» SOURCE
Trip to Shrewsbury Prison
It is rare to take a peek inside a prison, unless you’ve broken the law, of course, and the tour of Shrewsbury Gaol, the Dana, was a fascinating insight to how a prison was run from 1900s to present day.
The prison dominates the Shrewsbury landscape and when in operation would have been a permanent reminder of what was waiting for you if you didn’t abide by the laws of the land, especially in the Victorian era. Raised up on the hill next to the railway station and close to the castle, the Dana gaol projects an austere sense of justice with its brick chimneys and tall perimeter wall.
We all think we know what goes on behind bars in Britain’s prisons, don’t we? The lazy, carefree life style the inmates have. TVs, snooker, endless telephone conversations with loved ones and occasional conjugal rights, all with the approval of the governor. Well, think again!

» PROVIDED INFORMATION
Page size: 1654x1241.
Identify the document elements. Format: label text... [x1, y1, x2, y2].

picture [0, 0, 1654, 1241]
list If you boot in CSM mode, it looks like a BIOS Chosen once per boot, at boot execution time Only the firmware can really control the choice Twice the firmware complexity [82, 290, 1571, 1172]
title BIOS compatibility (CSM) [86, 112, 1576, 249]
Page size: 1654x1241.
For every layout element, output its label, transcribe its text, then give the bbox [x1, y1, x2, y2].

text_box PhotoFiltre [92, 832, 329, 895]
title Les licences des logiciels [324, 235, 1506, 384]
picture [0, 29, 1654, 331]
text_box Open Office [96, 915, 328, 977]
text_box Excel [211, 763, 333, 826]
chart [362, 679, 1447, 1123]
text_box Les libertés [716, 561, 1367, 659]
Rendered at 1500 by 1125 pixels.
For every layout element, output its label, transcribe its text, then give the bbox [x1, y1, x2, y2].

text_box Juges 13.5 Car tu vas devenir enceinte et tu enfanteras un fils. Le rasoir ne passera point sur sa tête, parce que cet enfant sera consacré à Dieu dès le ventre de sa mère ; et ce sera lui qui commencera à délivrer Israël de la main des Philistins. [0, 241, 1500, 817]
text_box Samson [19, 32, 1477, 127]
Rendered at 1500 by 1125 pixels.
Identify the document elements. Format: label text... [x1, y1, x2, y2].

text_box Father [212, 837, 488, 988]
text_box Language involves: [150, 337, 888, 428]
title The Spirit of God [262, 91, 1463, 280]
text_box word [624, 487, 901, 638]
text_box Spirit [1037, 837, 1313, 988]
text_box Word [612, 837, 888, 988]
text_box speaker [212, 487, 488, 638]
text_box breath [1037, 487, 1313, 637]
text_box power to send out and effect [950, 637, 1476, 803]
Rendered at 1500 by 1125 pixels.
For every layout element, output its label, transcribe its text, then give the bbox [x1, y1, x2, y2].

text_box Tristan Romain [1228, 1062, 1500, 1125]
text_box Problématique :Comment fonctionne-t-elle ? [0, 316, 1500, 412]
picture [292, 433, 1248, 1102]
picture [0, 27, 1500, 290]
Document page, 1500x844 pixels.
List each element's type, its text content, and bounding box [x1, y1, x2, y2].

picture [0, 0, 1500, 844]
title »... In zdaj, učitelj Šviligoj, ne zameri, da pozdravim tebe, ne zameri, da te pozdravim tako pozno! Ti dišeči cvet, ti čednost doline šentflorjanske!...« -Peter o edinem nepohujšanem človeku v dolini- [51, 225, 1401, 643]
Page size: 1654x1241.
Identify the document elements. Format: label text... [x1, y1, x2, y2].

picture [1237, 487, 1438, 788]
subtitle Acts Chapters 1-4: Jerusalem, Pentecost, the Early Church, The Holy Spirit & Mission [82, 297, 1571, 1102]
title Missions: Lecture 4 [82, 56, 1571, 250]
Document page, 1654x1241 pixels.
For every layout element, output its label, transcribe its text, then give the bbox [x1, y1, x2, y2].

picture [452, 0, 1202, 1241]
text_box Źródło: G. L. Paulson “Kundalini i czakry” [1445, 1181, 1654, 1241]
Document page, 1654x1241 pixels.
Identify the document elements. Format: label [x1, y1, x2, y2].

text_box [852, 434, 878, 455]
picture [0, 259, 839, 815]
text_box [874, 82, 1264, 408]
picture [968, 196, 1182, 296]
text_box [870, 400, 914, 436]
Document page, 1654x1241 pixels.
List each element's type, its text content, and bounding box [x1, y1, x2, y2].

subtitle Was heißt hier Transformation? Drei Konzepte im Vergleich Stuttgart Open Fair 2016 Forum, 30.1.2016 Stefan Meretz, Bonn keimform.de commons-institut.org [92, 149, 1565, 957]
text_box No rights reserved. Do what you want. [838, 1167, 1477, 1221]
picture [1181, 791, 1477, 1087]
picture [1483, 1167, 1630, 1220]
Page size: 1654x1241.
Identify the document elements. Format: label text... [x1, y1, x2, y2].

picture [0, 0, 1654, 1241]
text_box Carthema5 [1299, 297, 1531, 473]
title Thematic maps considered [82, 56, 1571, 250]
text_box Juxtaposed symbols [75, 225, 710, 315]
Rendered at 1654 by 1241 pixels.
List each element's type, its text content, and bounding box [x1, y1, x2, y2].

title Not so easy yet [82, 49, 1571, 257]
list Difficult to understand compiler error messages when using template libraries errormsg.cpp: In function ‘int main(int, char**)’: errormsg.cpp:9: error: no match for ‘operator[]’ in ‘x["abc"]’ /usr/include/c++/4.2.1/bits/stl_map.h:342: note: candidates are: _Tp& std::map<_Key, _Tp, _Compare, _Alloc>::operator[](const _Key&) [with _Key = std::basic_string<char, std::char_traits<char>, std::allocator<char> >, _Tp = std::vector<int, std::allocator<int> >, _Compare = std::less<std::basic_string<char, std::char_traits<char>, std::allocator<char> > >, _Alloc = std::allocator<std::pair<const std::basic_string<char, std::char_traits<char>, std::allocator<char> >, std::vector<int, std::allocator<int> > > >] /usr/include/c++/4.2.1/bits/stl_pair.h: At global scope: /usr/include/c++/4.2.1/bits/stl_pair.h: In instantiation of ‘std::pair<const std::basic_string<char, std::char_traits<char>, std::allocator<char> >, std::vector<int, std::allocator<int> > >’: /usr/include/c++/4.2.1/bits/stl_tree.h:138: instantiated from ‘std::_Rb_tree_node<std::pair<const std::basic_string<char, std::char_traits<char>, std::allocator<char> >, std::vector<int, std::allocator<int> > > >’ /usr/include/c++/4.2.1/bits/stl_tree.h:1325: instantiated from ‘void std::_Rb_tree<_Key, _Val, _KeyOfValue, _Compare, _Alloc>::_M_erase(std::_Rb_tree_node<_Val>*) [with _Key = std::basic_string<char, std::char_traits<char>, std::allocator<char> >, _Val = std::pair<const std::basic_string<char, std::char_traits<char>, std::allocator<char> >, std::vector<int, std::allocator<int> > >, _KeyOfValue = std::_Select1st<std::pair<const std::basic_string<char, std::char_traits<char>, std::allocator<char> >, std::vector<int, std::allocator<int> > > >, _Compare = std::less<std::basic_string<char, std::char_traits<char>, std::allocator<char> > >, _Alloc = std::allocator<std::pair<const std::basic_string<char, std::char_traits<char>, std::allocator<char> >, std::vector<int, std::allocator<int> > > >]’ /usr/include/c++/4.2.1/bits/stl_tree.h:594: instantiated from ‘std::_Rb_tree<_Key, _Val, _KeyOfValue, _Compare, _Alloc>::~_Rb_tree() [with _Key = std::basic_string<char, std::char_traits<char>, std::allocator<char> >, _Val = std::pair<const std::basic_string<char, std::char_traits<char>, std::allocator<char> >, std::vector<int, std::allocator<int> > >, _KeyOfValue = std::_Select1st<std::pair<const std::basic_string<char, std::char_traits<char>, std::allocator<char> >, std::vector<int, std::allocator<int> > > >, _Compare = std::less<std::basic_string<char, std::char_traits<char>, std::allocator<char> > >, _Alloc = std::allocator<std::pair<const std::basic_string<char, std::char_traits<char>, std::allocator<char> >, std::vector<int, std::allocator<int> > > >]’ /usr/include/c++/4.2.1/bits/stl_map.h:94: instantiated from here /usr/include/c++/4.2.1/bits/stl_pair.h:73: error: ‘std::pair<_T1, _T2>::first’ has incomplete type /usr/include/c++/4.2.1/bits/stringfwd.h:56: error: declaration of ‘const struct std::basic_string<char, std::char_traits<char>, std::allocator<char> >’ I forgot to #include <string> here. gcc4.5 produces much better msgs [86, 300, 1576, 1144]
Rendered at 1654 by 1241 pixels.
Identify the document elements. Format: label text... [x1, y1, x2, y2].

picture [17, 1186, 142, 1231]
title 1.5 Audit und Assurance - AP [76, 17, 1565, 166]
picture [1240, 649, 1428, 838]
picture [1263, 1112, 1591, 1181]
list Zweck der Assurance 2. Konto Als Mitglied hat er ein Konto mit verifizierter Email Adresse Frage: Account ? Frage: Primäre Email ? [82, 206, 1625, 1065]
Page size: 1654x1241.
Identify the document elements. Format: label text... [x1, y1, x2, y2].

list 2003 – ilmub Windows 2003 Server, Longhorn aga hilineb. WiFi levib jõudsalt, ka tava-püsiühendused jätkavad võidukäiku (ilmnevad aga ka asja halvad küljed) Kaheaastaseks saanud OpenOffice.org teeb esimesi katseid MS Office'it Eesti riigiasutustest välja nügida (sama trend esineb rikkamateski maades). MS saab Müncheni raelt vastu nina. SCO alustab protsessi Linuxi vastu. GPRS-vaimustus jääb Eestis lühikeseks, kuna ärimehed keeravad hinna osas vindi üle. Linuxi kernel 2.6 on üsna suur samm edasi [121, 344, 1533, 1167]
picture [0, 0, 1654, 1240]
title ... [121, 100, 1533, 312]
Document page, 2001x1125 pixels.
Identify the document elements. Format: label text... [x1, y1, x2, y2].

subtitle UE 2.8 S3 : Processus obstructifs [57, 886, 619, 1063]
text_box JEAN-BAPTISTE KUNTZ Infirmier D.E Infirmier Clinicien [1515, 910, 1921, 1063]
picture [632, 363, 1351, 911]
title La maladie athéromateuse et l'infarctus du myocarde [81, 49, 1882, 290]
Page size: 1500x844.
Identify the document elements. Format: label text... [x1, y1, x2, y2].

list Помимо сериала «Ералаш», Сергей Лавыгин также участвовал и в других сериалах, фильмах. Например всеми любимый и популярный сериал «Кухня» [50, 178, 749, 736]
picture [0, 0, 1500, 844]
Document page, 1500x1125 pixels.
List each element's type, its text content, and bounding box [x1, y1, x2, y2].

» OBJECTIVE
Copy out, word for word, the stretch of the Shrewsbury prison tour text from "Trip to Shrewsbury" through "to present day.".

» THE SOLUTION
Trip to Shrewsbury Prison
It is rare to take a peek inside a prison, unless you’ve broken the law, of course, and the tour of Shrewsbury Gaol, the Dana, was a fascinating insight to how a prison was run from 1900s to present day.